To assist in in his rhetoric modes, King utilizes logos to communicate that people should have enough to love rather than hate. As indicated by Candlin et al. (4), logos are the logic behind an argument and supporting evidence. It is a persuasive technique to persuade a reader to a stated point of view. He uses logic as a form of reasoning, and he reasons that each person should understand humanity which helps the reader to relate to being offered a bad check. He says "Along the way of life, someone must have sense enough and morality enough to cut off the chain of hate" (King 121). King implies that by envisioning the morality of love to the focus of human life, the society will be able to love. While offering the alternatives to non-violence means, King effectively uses logos to tell the White Americans why Non-violent ways to seek justice and improved racial conditions than violent means. He persuades the readers how non-violence means have been used in the generation of Mohandas k. Gandhi to free the Indian people from British Empire domination. He continues to support the non-violence method to equality by indicating that it is friendlier since it only opposes the evil and it is passive and uses non-aggressive means in the sense that people are not aggressive and hostile towards their enemies.
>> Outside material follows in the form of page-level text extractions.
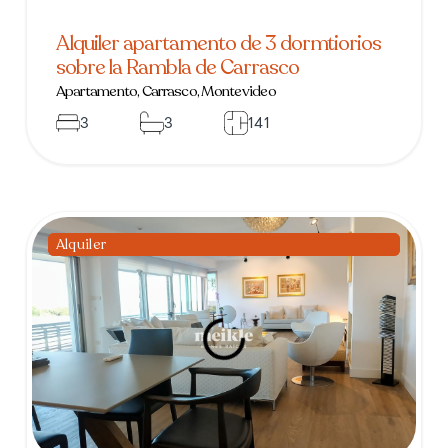
Alquiler apartamento de 3 dormtiorios
sobre la Rambla de Carrasco
Apartamento, Carrasco, Montevideo
3
3
141
Venta
Alquiler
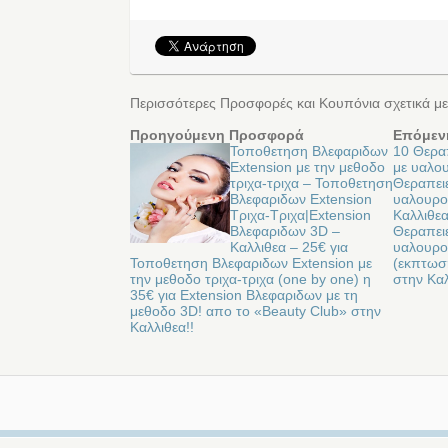
Περισσότερες Προσφορές και Κουπόνια σχετικά με
Προηγούμενη Προσφορά
Επόμεν
Τοποθετηση Βλεφαριδων
10 Θερα
Extension με την μεθοδο
με υαλου
τριχα-τριχα – Τοποθετηση
Θεραπει
Βλεφαριδων Extension
υαλουρον
Τριχα-Τριχα|Extension
Καλλιθεα
Βλεφαριδων 3D –
Θεραπει
Καλλιθεα – 25€ για
υαλουρο
Τοποθετηση Βλεφαριδων Extension με
(εκπτωσ
την μεθοδο τριχα-τριχα (one by one) η
στην Καλ
35€ για Extension Βλεφαριδων με τη
μεθοδο 3D! απο το «Beauty Club» στην
Καλλιθεα!!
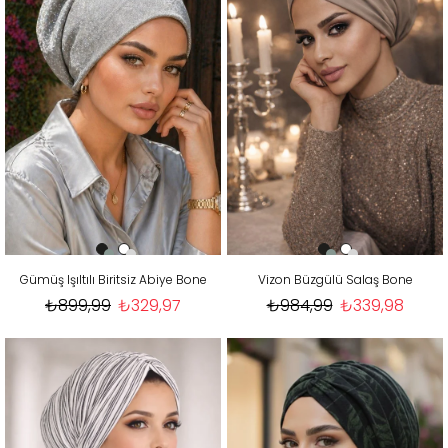
Gümüş Işıltılı Biritsiz Abiye Bone
Vizon Büzgülü Salaş Bone
₺899,99
₺329,97
₺984,99
₺339,98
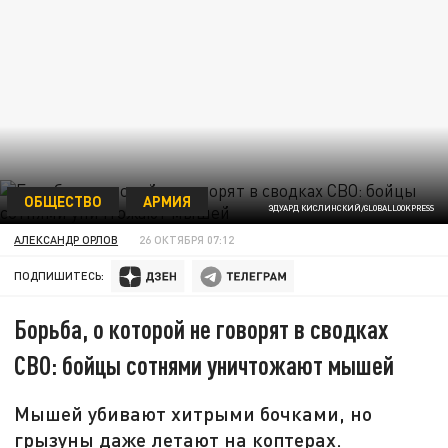
ОБЩЕСТВО
АРМИЯ
ЭДУАРД КИСЛИНСКИЙ/GLOBALLOOKPRESS
АЛЕКСАНДР ОРЛОВ
26 ОКТЯБРЯ 07:12
ПОДПИШИТЕСЬ:
Борьба, о которой не говорят в сводках
СВО: бойцы сотнями уничтожают мышей
Мышей убивают хитрыми бочками, но
грызуны даже летают на коптерах.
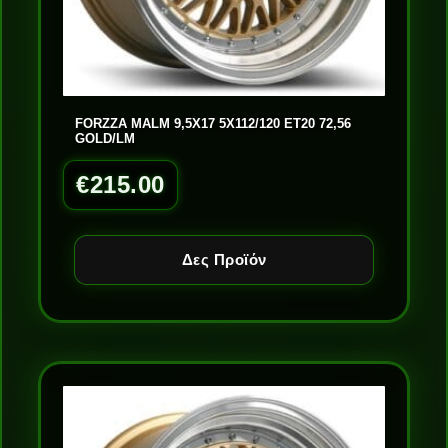
FORZZA MALM 9,5X17 5X112/120 ET20 72,56
GOLD/LM
€
215.00
Δες Προϊόν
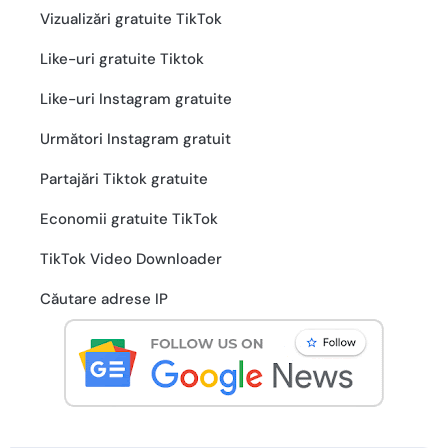
Vizualizări gratuite TikTok
Like-uri gratuite Tiktok
Like-uri Instagram gratuite
Următori Instagram gratuit
Partajări Tiktok gratuite
Economii gratuite TikTok
TikTok Video Downloader
Căutare adrese IP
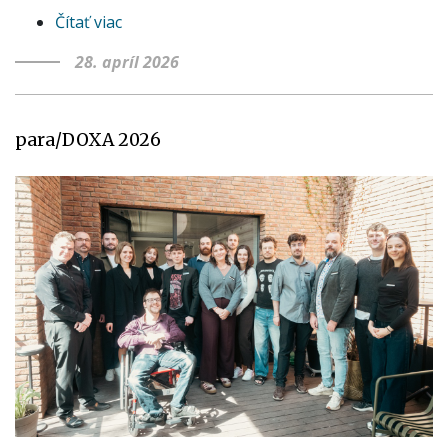
Čítať viac
o
BIP
28. apríl 2026
Erasmus+
Kluž,
Rumunsko
para/DOXA 2026
|
apríl-
máj
2026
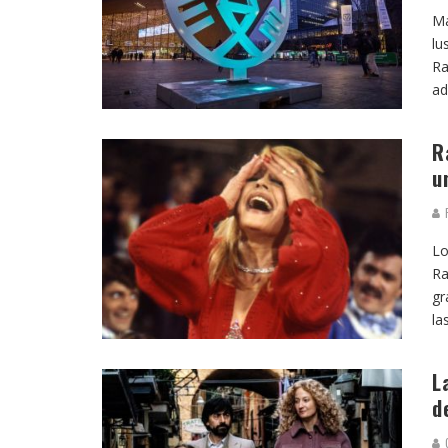
Ma
lu
Ra
ad
R
u
F
Lo
Ra
gr
la
L
d
G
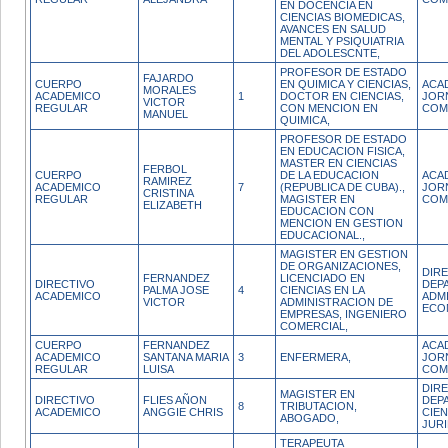
EN DOCENCIA EN
CIENCIAS BIOMEDICAS,
AVANCES EN SALUD
MENTAL Y PSIQUIATRIA
DEL ADOLESCNTE,
PROFESOR DE ESTADO
FAJARDO
CUERPO
EN QUIMICA Y CIENCIAS,
ACA
MORALES
ACADEMICO
1
DOCTOR EN CIENCIAS,
JOR
VICTOR
REGULAR
CON MENCION EN
COM
MANUEL
QUIMICA,
PROFESOR DE ESTADO
EN EDUCACION FISICA,
MASTER EN CIENCIAS
FERBOL
CUERPO
DE LA EDUCACION
ACA
RAMIREZ
ACADEMICO
7
(REPUBLICA DE CUBA).,
JOR
CRISTINA
REGULAR
MAGISTER EN
COM
ELIZABETH
EDUCACION CON
MENCION EN GESTION
EDUCACIONAL.,
MAGISTER EN GESTION
DE ORGANIZACIONES,
DIR
FERNANDEZ
LICENCIADO EN
DIRECTIVO
DEP
PALMA JOSE
4
CIENCIAS EN LA
ACADEMICO
ADM
VICTOR
ADMINISTRACION DE
ECO
EMPRESAS, INGENIERO
COMERCIAL,
CUERPO
FERNANDEZ
ACA
ACADEMICO
SANTANA MARIA
3
ENFERMERA,
JOR
REGULAR
LUISA
COM
DIR
MAGISTER EN
DIRECTIVO
FLIES AÑON
DEP
8
TRIBUTACION,
ACADEMICO
ANGGIE CHRIS
CIEN
ABOGADO,
JURI
TERAPEUTA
His persuasion makes the reader understand that the Black people are mindful of others while humanely seeking peace and justice.

In summary, Martin Luther King Jr. wrote Nonviolence and Racial Justice to communicate the choices that the Black Americans have made in their struggle for racial justice, which is the use of non-violence ways. King also illustrates a structure that highlights the plight of the Blacks and their strategies to seek racial desegregation. He manages to convey his ideas through a rhetoric language to inspire an ethnic group that has not given up their struggles for equality and also tries to make the White people bitterly ashamed of their cruel actions towards the Black people. He demonstrates how the Black has chosen the path that does not seek to shame the enemy but to create friendship and understanding. They opt to be non-cooperative to legal laws that degrade them and boycott to awaken a sense of morality in the opponent. Kings efficient utilization of rhetoric devices such as pathos, ethos, and logos to communicate human solidarity reveals the reason why King's piece of writing has been able to gain significant interest in various fields of studies.

Works Cited

Candlin, Christopher N., Peter Crompton, and Basil Hatim. "Logos, Ethos, Pathos, and Logical Fallacies." Equinox Publishing (2015).

Harris, Robert A. Writing with clarity and style: A guide to rhetorical devices for contemporary writers. Taylor & Francis, 2016.

Malcolm, X. "Michael McLean July 18, 2008 APUSH Summer Essay."